Problem requirements =>
The expected answer is the data below, printed verbatim without its pictures.

(Data entries)
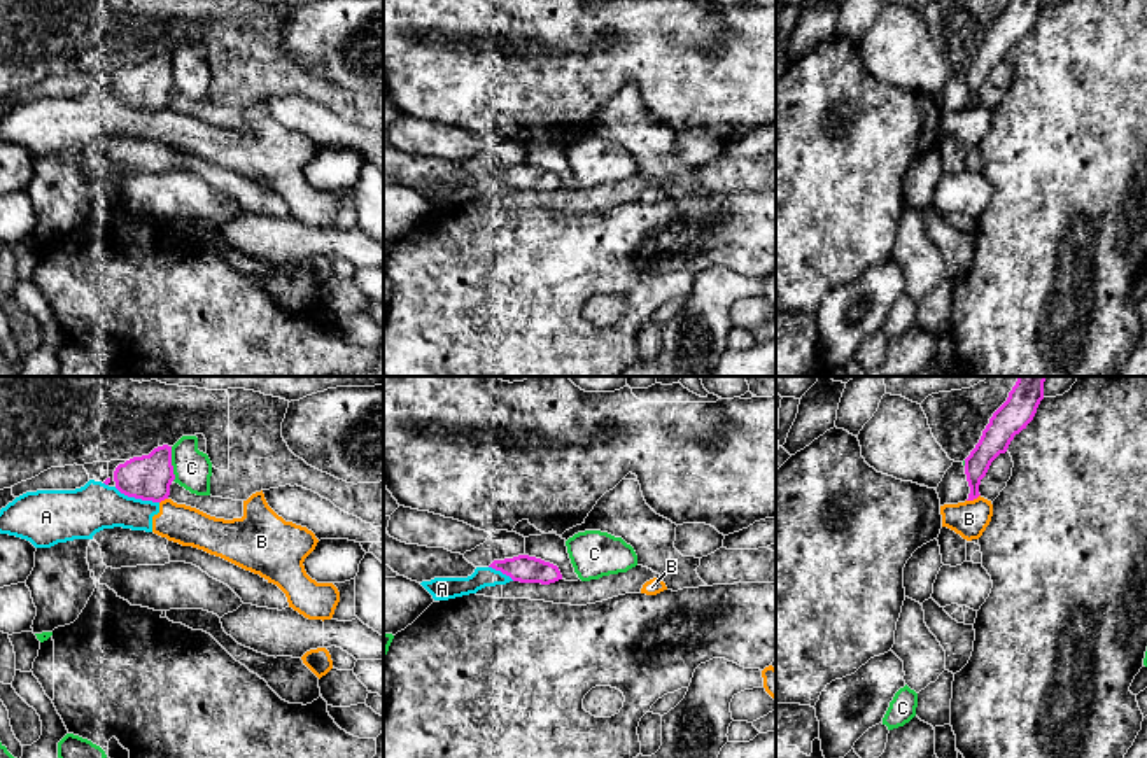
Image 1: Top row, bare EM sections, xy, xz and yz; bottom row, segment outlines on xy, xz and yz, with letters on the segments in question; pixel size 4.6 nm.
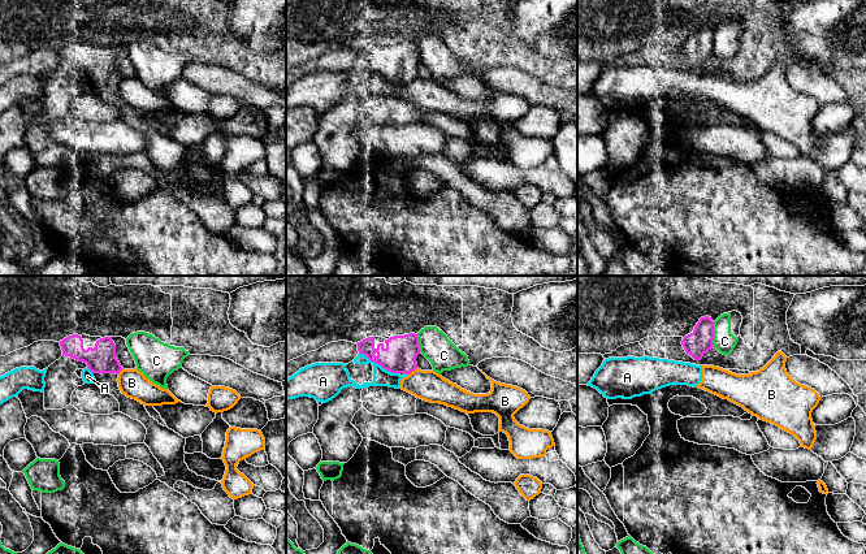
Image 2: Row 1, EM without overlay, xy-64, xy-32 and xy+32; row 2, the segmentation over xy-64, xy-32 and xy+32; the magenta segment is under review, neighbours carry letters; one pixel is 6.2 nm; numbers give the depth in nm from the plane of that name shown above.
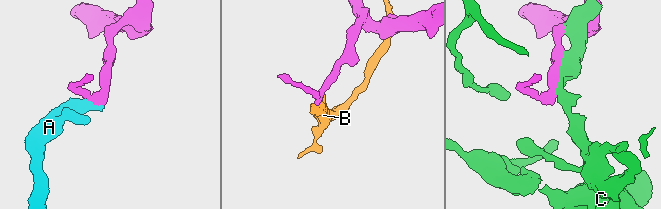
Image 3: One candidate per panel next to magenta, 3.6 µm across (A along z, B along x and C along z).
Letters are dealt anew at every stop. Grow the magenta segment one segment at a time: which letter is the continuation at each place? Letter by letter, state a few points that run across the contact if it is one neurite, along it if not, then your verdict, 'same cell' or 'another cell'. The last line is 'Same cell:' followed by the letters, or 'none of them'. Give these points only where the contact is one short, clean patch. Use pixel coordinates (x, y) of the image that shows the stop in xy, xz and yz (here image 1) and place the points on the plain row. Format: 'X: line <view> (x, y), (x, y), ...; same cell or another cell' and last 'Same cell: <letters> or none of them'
A: another cell
B: line yz (979, 102), (967, 109); another cell
C: another cell
Same cell: none of them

Answer box =>
Image 1: Top row, bare EM sections, xy, xz and yz; bottom row, segment outlines on xy, xz and yz, with letters on the segments in question; pixel size 4.6 nm.
Image 2: Row 1, EM without overlay, xy-64, xy-32 and xy+32; row 2, the segmentation over xy-64, xy-32 and xy+32; the magenta segment is under review, neighbours carry letters; one pixel is 6.2 nm; numbers give the depth in nm from the plane of that name shown above.
Image 3: One candidate per panel next to magenta, 3.6 µm across (A along z, B along x and C along z).
Letters are dealt anew at every stop. Grow the magenta segment one segment at a time: which letter is the continuation at each place? Letter by letter, state a few points that run across the contact if it is one neurite, along it if not, then your verdict, 'same cell' or 'another cell'. The last line is 'Same cell:' followed by the letters, or 'none of them'. Give these points only where the contact is one short, clean patch. Use pixel coordinates (x, y) of the image that shows the stop in xy, xz and yz (here image 1) and place the points on the plain row. Format: 'X: line <view> (x, y), (x, y), ...; same cell or another cell' and last 'Same cell: <letters> or none of them'
A: another cell
B: line yz (979, 102), (967, 109); another cell
C: another cell
Same cell: none of them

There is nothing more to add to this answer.